--- Job ---
Pull the text of every row below into your answer word for word, and leave out the pictures.
** Opening Record excerpts block **
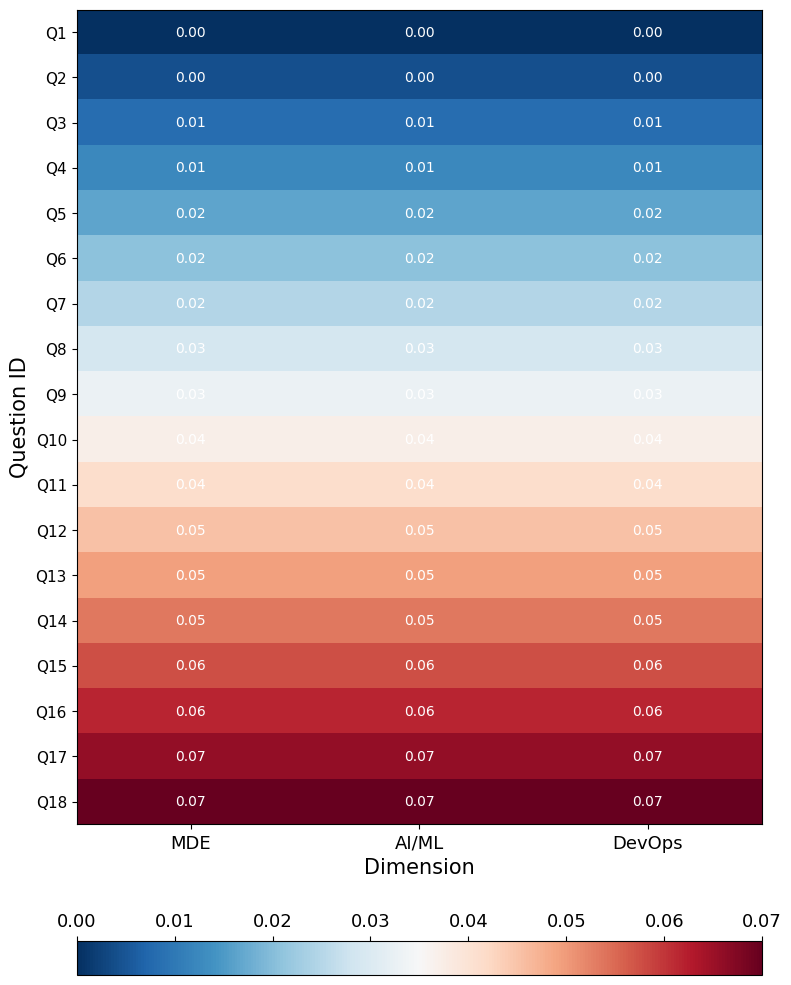

At how many categories does at least one series exceed 0?

3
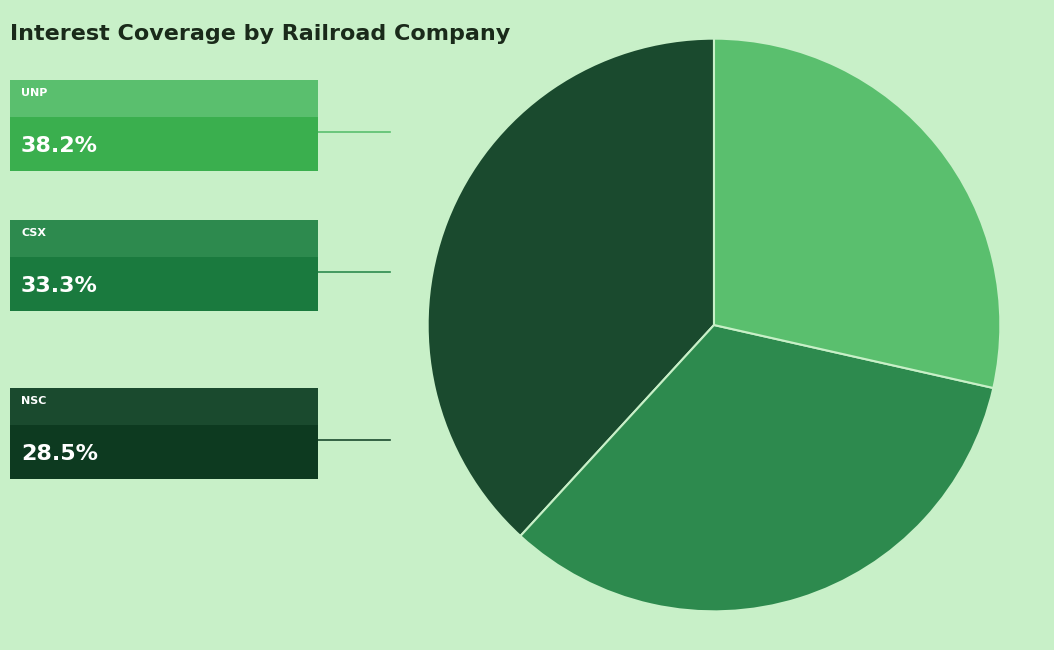

Count the number of slices in the pie.

3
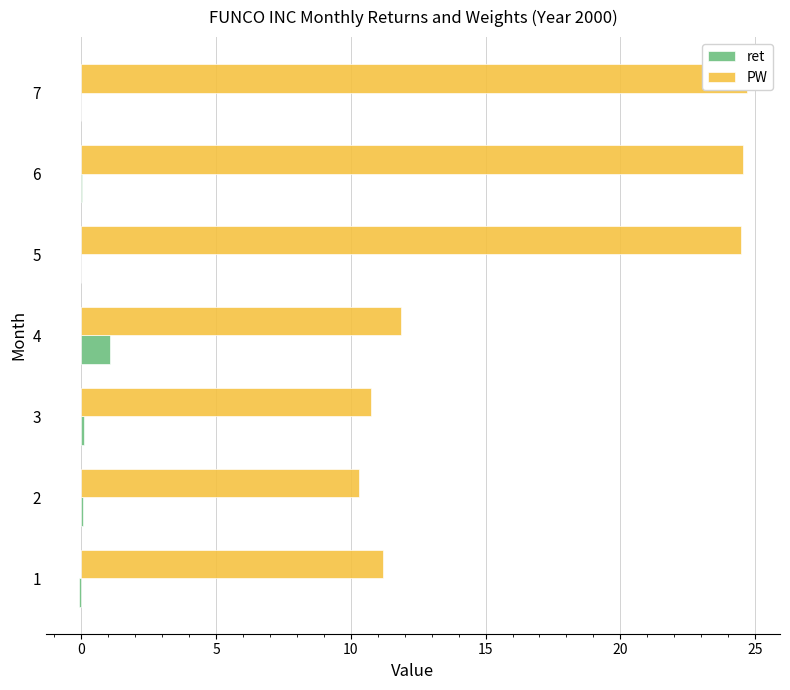

What is the maximum value for ret?

1.1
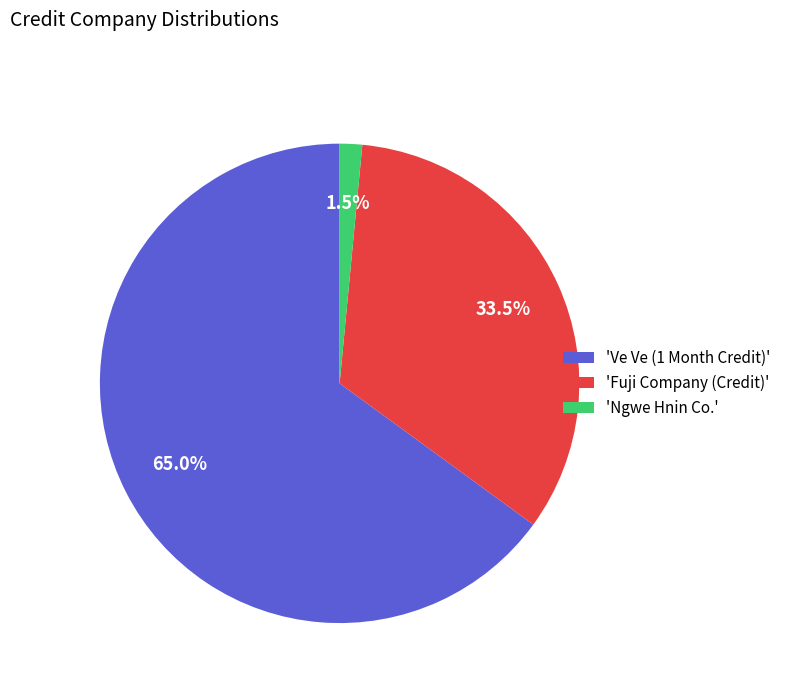

What is the ratio of the value at 'Ve Ve (1 Month Credit)' to the value at 'Fuji Company (Credit)'?

1.9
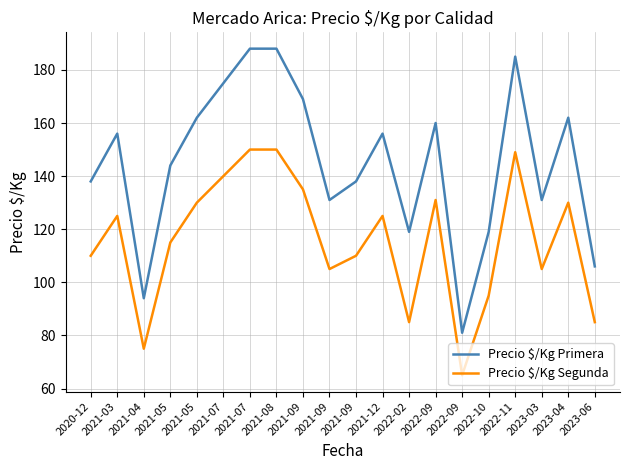

What is the average value of the Precio $/Kg Primera series?

145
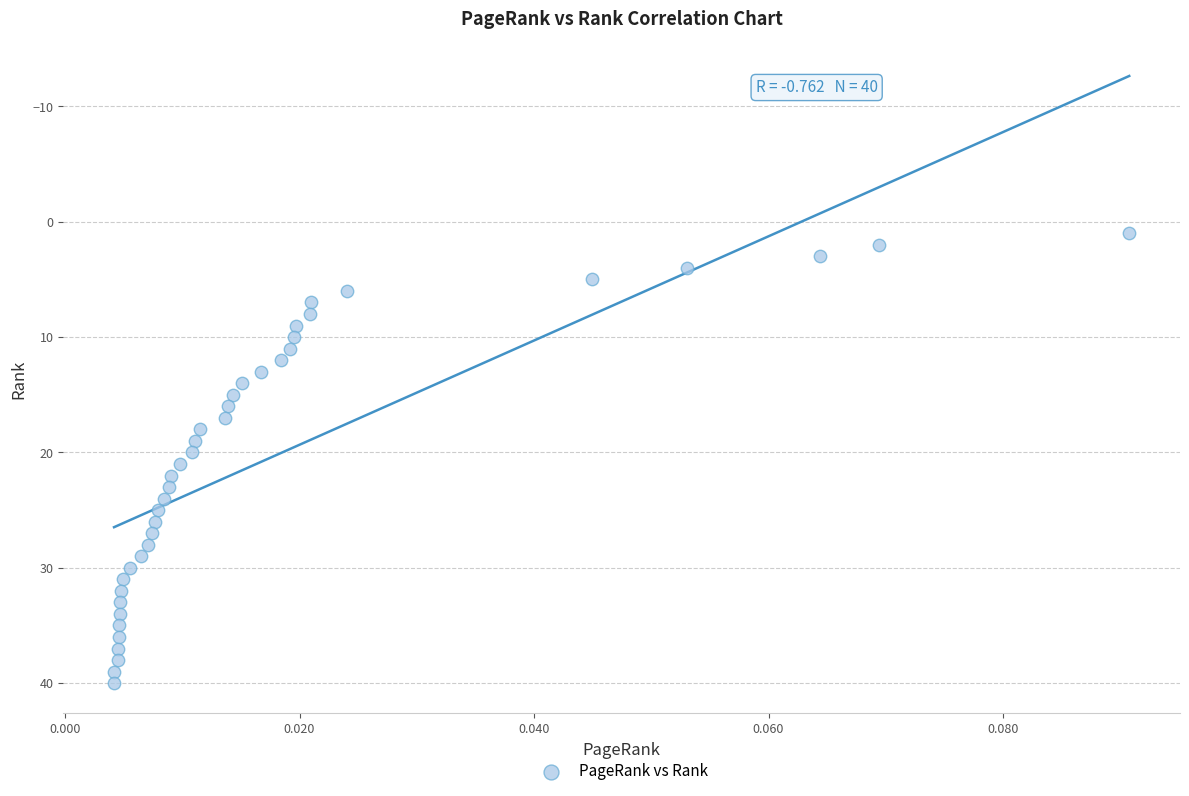

What is the range of Y values (max minus min)?

39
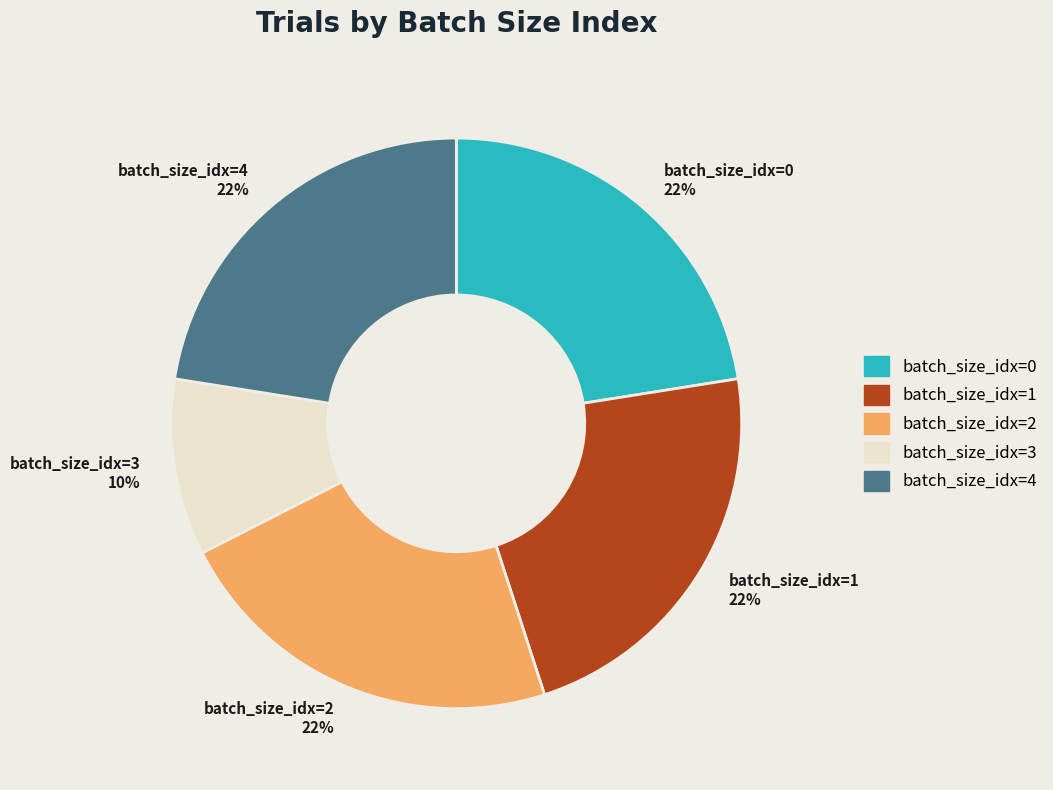

Combined, do batch_size_idx=2 and batch_size_idx=3 account for over 50%?

No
** Closing Record excerpts block **
--- Written solution ---
At how many categories does at least one series exceed 0?

3

Count the number of slices in the pie.

3

What is the maximum value for ret?

1.1

What is the ratio of the value at 'Ve Ve (1 Month Credit)' to the value at 'Fuji Company (Credit)'?

1.9

What is the average value of the Precio $/Kg Primera series?

145

What is the range of Y values (max minus min)?

39

Combined, do batch_size_idx=2 and batch_size_idx=3 account for over 50%?

No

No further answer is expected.